__WORK REQUIRED__. Write out the entries exactly. None of the pictures should appear in the copy.

__DATA EXTRACT__.
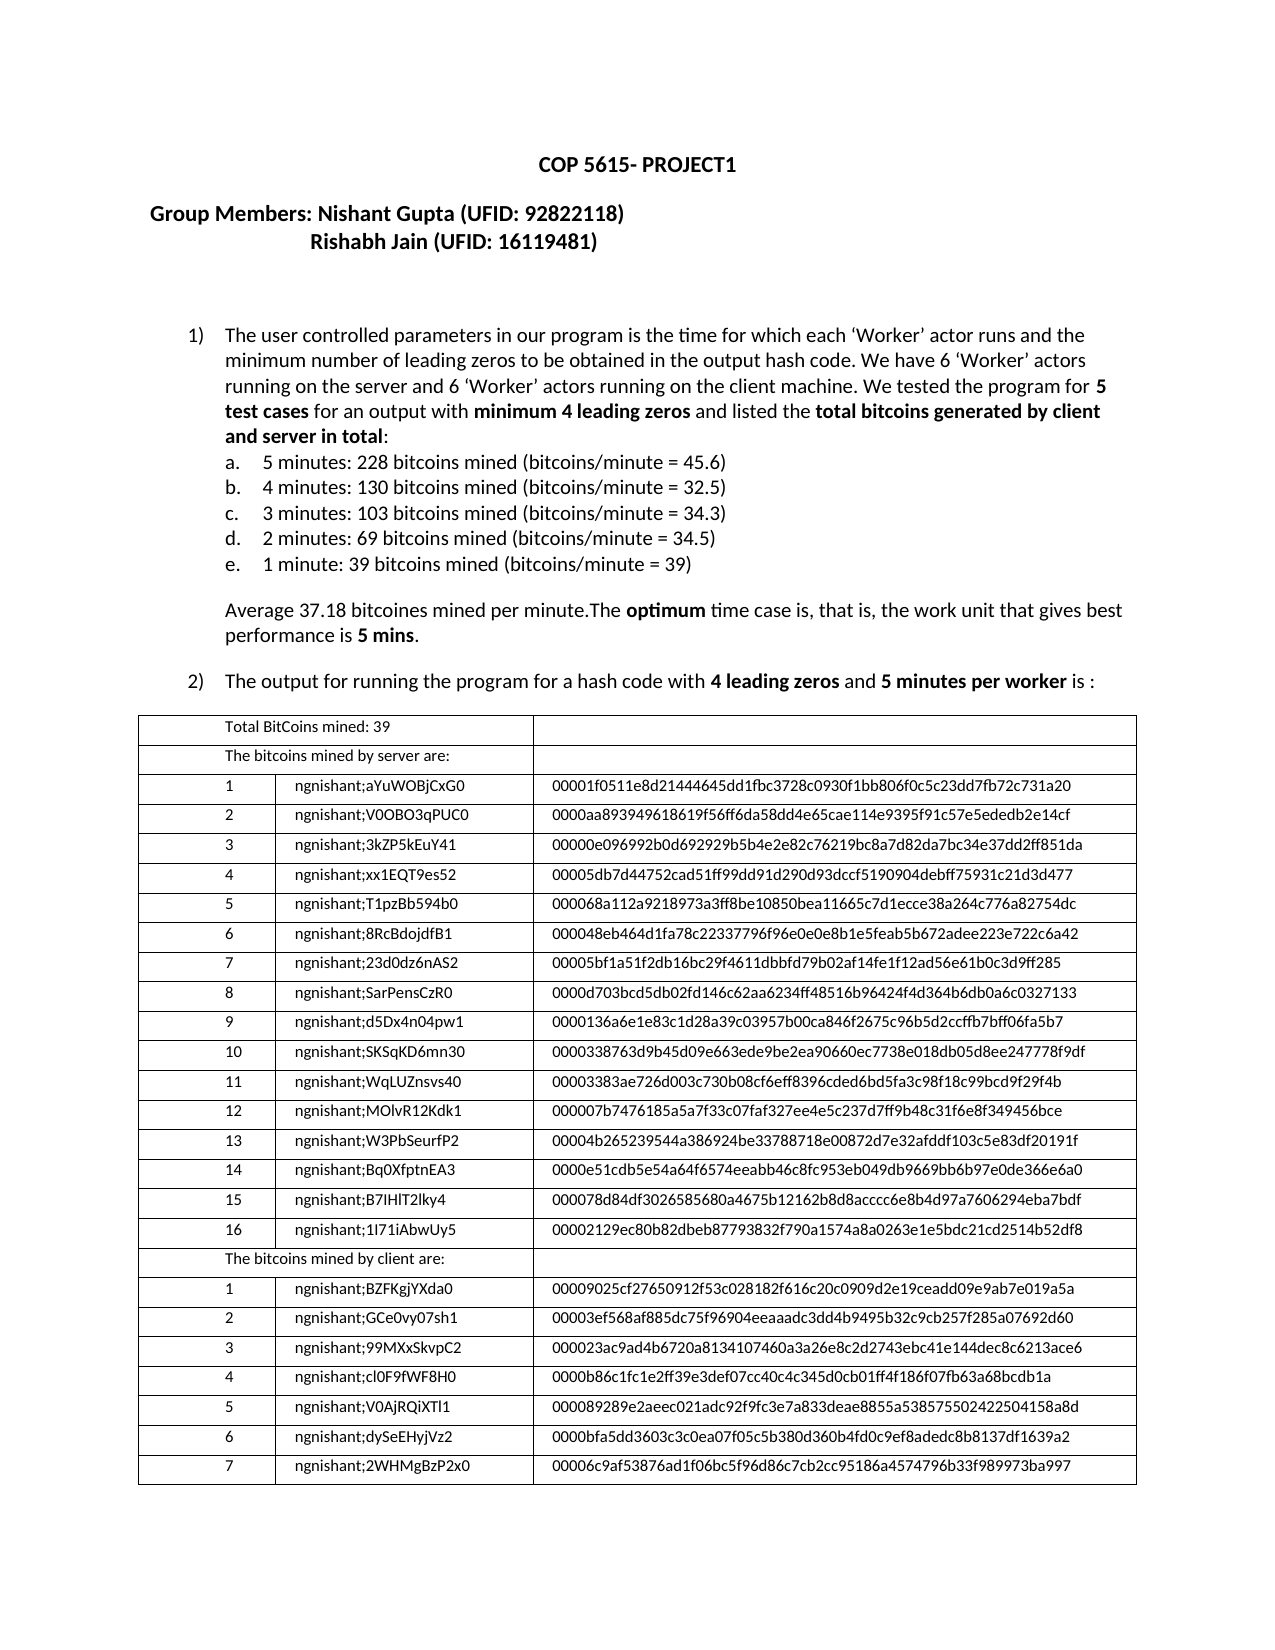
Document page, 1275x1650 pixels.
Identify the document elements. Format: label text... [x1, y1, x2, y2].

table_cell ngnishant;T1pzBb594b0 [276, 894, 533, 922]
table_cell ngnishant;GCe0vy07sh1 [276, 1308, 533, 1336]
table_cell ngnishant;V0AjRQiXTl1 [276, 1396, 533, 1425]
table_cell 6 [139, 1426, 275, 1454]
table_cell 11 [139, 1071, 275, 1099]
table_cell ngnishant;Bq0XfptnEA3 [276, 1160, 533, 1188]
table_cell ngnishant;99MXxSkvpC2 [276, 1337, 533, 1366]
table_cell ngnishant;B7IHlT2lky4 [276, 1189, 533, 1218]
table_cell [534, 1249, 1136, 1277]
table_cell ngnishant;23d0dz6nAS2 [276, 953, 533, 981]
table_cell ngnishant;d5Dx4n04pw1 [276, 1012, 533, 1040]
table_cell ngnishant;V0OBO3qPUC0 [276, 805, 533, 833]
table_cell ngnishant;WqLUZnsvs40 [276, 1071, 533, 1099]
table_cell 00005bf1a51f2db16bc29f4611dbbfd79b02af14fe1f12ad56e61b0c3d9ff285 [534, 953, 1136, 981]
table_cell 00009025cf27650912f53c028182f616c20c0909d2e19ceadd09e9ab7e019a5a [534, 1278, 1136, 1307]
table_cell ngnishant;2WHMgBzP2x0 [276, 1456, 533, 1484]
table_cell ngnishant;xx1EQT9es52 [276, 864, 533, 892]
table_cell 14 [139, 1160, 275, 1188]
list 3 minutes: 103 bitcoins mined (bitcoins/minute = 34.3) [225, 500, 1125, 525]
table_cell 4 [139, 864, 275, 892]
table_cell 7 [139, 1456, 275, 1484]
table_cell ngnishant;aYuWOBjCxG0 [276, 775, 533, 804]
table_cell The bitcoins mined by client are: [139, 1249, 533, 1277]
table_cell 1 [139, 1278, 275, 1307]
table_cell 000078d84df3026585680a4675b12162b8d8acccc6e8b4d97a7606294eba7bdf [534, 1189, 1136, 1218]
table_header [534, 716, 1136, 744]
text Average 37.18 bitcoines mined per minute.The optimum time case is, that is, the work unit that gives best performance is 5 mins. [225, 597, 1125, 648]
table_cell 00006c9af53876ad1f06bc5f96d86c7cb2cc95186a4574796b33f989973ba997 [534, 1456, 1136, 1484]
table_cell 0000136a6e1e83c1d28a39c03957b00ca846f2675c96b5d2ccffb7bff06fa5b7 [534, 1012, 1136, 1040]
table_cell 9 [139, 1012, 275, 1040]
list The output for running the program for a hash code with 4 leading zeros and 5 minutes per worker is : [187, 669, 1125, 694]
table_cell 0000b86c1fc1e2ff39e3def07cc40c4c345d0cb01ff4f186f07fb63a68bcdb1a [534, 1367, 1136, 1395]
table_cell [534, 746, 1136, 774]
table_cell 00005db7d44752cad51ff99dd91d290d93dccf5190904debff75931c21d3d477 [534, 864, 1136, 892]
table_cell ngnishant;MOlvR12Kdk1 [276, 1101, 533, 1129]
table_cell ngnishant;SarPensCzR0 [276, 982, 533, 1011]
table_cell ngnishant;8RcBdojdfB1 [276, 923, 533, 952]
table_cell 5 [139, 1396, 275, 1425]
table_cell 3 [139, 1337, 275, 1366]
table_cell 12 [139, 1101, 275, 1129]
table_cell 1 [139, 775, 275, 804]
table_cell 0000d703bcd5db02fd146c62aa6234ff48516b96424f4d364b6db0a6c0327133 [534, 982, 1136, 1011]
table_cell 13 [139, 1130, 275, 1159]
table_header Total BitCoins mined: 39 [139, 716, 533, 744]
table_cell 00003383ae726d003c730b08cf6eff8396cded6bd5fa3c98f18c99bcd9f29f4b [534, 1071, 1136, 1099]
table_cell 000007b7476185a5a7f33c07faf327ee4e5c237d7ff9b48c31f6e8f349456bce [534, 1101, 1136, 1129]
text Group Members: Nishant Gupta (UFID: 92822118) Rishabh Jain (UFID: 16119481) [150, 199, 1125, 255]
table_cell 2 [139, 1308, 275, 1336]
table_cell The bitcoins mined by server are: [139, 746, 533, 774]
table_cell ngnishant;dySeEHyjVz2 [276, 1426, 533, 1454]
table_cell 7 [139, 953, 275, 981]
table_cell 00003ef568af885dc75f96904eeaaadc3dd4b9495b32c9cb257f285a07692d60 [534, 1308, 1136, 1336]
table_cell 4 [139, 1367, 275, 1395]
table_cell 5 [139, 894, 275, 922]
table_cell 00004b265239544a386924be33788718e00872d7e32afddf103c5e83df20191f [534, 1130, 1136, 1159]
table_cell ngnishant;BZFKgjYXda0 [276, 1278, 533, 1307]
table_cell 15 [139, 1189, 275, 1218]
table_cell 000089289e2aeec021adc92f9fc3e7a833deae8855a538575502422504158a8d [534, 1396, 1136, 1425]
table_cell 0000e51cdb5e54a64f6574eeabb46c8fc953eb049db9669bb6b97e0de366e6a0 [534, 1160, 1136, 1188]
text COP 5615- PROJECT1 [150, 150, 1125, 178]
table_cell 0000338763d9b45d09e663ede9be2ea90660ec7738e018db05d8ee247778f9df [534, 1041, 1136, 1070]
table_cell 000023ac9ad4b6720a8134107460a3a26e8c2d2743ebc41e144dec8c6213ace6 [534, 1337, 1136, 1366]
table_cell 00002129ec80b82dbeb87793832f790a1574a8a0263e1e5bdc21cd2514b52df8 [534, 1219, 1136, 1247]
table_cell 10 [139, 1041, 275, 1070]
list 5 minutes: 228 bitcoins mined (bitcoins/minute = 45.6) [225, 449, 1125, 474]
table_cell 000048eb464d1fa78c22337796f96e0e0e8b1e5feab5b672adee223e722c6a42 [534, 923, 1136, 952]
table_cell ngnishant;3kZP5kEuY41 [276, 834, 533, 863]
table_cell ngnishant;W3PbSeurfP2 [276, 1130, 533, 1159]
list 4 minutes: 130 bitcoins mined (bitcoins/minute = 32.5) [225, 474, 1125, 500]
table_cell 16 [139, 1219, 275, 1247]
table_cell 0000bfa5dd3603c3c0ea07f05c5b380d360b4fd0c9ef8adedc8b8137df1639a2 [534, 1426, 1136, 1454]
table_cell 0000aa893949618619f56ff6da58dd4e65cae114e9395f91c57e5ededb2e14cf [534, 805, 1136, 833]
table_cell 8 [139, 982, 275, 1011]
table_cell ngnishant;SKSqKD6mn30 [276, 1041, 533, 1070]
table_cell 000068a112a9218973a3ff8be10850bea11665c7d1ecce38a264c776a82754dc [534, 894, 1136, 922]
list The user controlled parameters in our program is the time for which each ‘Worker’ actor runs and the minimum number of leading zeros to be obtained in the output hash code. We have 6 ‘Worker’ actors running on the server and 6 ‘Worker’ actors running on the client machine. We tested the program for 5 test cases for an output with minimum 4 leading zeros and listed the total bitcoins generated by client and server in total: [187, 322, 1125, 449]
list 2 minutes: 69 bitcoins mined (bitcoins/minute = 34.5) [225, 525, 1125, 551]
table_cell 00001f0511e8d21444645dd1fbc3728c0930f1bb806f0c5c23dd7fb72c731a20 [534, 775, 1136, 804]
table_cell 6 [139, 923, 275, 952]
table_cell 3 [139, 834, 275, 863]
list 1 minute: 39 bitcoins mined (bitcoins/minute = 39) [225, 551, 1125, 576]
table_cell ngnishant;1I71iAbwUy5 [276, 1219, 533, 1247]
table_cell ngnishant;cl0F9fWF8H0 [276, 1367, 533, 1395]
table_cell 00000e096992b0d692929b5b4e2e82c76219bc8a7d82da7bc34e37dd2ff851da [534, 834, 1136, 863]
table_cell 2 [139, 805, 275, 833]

__ANSWER TO THE EXERCISE__.
Document page, 1275x1650 pixels.
Identify the document elements. Format: label text... [x1, y1, x2, y2].

table_cell ngnishant;T1pzBb594b0 [276, 894, 533, 922]
table_cell ngnishant;GCe0vy07sh1 [276, 1308, 533, 1336]
table_cell ngnishant;V0AjRQiXTl1 [276, 1396, 533, 1425]
table_cell 6 [139, 1426, 275, 1454]
table_cell 11 [139, 1071, 275, 1099]
table_cell ngnishant;Bq0XfptnEA3 [276, 1160, 533, 1188]
table_cell ngnishant;99MXxSkvpC2 [276, 1337, 533, 1366]
table_cell ngnishant;B7IHlT2lky4 [276, 1189, 533, 1218]
table_cell [534, 1249, 1136, 1277]
table_cell ngnishant;23d0dz6nAS2 [276, 953, 533, 981]
table_cell ngnishant;d5Dx4n04pw1 [276, 1012, 533, 1040]
table_cell ngnishant;V0OBO3qPUC0 [276, 805, 533, 833]
table_cell ngnishant;WqLUZnsvs40 [276, 1071, 533, 1099]
table_cell 00005bf1a51f2db16bc29f4611dbbfd79b02af14fe1f12ad56e61b0c3d9ff285 [534, 953, 1136, 981]
table_cell 00009025cf27650912f53c028182f616c20c0909d2e19ceadd09e9ab7e019a5a [534, 1278, 1136, 1307]
table_cell ngnishant;2WHMgBzP2x0 [276, 1456, 533, 1484]
table_cell ngnishant;xx1EQT9es52 [276, 864, 533, 892]
table_cell 14 [139, 1160, 275, 1188]
list 3 minutes: 103 bitcoins mined (bitcoins/minute = 34.3) [225, 500, 1125, 525]
table_cell 4 [139, 864, 275, 892]
table_cell 7 [139, 1456, 275, 1484]
table_cell ngnishant;aYuWOBjCxG0 [276, 775, 533, 804]
table_cell The bitcoins mined by client are: [139, 1249, 533, 1277]
table_cell 1 [139, 1278, 275, 1307]
table_cell 000078d84df3026585680a4675b12162b8d8acccc6e8b4d97a7606294eba7bdf [534, 1189, 1136, 1218]
table_header [534, 716, 1136, 744]
text Average 37.18 bitcoines mined per minute.The optimum time case is, that is, the work unit that gives best performance is 5 mins. [225, 597, 1125, 648]
table_cell 00006c9af53876ad1f06bc5f96d86c7cb2cc95186a4574796b33f989973ba997 [534, 1456, 1136, 1484]
table_cell 0000136a6e1e83c1d28a39c03957b00ca846f2675c96b5d2ccffb7bff06fa5b7 [534, 1012, 1136, 1040]
table_cell 9 [139, 1012, 275, 1040]
list The output for running the program for a hash code with 4 leading zeros and 5 minutes per worker is : [187, 669, 1125, 694]
table_cell 0000b86c1fc1e2ff39e3def07cc40c4c345d0cb01ff4f186f07fb63a68bcdb1a [534, 1367, 1136, 1395]
table_cell [534, 746, 1136, 774]
table_cell 00005db7d44752cad51ff99dd91d290d93dccf5190904debff75931c21d3d477 [534, 864, 1136, 892]
table_cell ngnishant;MOlvR12Kdk1 [276, 1101, 533, 1129]
table_cell ngnishant;SarPensCzR0 [276, 982, 533, 1011]
table_cell ngnishant;8RcBdojdfB1 [276, 923, 533, 952]
table_cell 5 [139, 1396, 275, 1425]
table_cell 3 [139, 1337, 275, 1366]
table_cell 12 [139, 1101, 275, 1129]
table_cell 1 [139, 775, 275, 804]
table_cell 0000d703bcd5db02fd146c62aa6234ff48516b96424f4d364b6db0a6c0327133 [534, 982, 1136, 1011]
table_cell 13 [139, 1130, 275, 1159]
table_header Total BitCoins mined: 39 [139, 716, 533, 744]
table_cell 00003383ae726d003c730b08cf6eff8396cded6bd5fa3c98f18c99bcd9f29f4b [534, 1071, 1136, 1099]
table_cell 000007b7476185a5a7f33c07faf327ee4e5c237d7ff9b48c31f6e8f349456bce [534, 1101, 1136, 1129]
text Group Members: Nishant Gupta (UFID: 92822118) Rishabh Jain (UFID: 16119481) [150, 199, 1125, 255]
table_cell 2 [139, 1308, 275, 1336]
table_cell The bitcoins mined by server are: [139, 746, 533, 774]
table_cell ngnishant;dySeEHyjVz2 [276, 1426, 533, 1454]
table_cell 7 [139, 953, 275, 981]
table_cell 00003ef568af885dc75f96904eeaaadc3dd4b9495b32c9cb257f285a07692d60 [534, 1308, 1136, 1336]
table_cell 4 [139, 1367, 275, 1395]
table_cell 5 [139, 894, 275, 922]
table_cell 00004b265239544a386924be33788718e00872d7e32afddf103c5e83df20191f [534, 1130, 1136, 1159]
table_cell ngnishant;BZFKgjYXda0 [276, 1278, 533, 1307]
table_cell 15 [139, 1189, 275, 1218]
table_cell 000089289e2aeec021adc92f9fc3e7a833deae8855a538575502422504158a8d [534, 1396, 1136, 1425]
table_cell 0000e51cdb5e54a64f6574eeabb46c8fc953eb049db9669bb6b97e0de366e6a0 [534, 1160, 1136, 1188]
text COP 5615- PROJECT1 [150, 150, 1125, 178]
table_cell 0000338763d9b45d09e663ede9be2ea90660ec7738e018db05d8ee247778f9df [534, 1041, 1136, 1070]
table_cell 000023ac9ad4b6720a8134107460a3a26e8c2d2743ebc41e144dec8c6213ace6 [534, 1337, 1136, 1366]
table_cell 00002129ec80b82dbeb87793832f790a1574a8a0263e1e5bdc21cd2514b52df8 [534, 1219, 1136, 1247]
table_cell 10 [139, 1041, 275, 1070]
list 5 minutes: 228 bitcoins mined (bitcoins/minute = 45.6) [225, 449, 1125, 474]
table_cell 000048eb464d1fa78c22337796f96e0e0e8b1e5feab5b672adee223e722c6a42 [534, 923, 1136, 952]
table_cell ngnishant;3kZP5kEuY41 [276, 834, 533, 863]
table_cell ngnishant;W3PbSeurfP2 [276, 1130, 533, 1159]
list 4 minutes: 130 bitcoins mined (bitcoins/minute = 32.5) [225, 474, 1125, 500]
table_cell 16 [139, 1219, 275, 1247]
table_cell 0000bfa5dd3603c3c0ea07f05c5b380d360b4fd0c9ef8adedc8b8137df1639a2 [534, 1426, 1136, 1454]
table_cell 0000aa893949618619f56ff6da58dd4e65cae114e9395f91c57e5ededb2e14cf [534, 805, 1136, 833]
table_cell 8 [139, 982, 275, 1011]
table_cell ngnishant;SKSqKD6mn30 [276, 1041, 533, 1070]
table_cell 000068a112a9218973a3ff8be10850bea11665c7d1ecce38a264c776a82754dc [534, 894, 1136, 922]
list The user controlled parameters in our program is the time for which each ‘Worker’ actor runs and the minimum number of leading zeros to be obtained in the output hash code. We have 6 ‘Worker’ actors running on the server and 6 ‘Worker’ actors running on the client machine. We tested the program for 5 test cases for an output with minimum 4 leading zeros and listed the total bitcoins generated by client and server in total: [187, 322, 1125, 449]
list 2 minutes: 69 bitcoins mined (bitcoins/minute = 34.5) [225, 525, 1125, 551]
table_cell 00001f0511e8d21444645dd1fbc3728c0930f1bb806f0c5c23dd7fb72c731a20 [534, 775, 1136, 804]
table_cell 6 [139, 923, 275, 952]
table_cell 3 [139, 834, 275, 863]
list 1 minute: 39 bitcoins mined (bitcoins/minute = 39) [225, 551, 1125, 576]
table_cell ngnishant;1I71iAbwUy5 [276, 1219, 533, 1247]
table_cell ngnishant;cl0F9fWF8H0 [276, 1367, 533, 1395]
table_cell 00000e096992b0d692929b5b4e2e82c76219bc8a7d82da7bc34e37dd2ff851da [534, 834, 1136, 863]
table_cell 2 [139, 805, 275, 833]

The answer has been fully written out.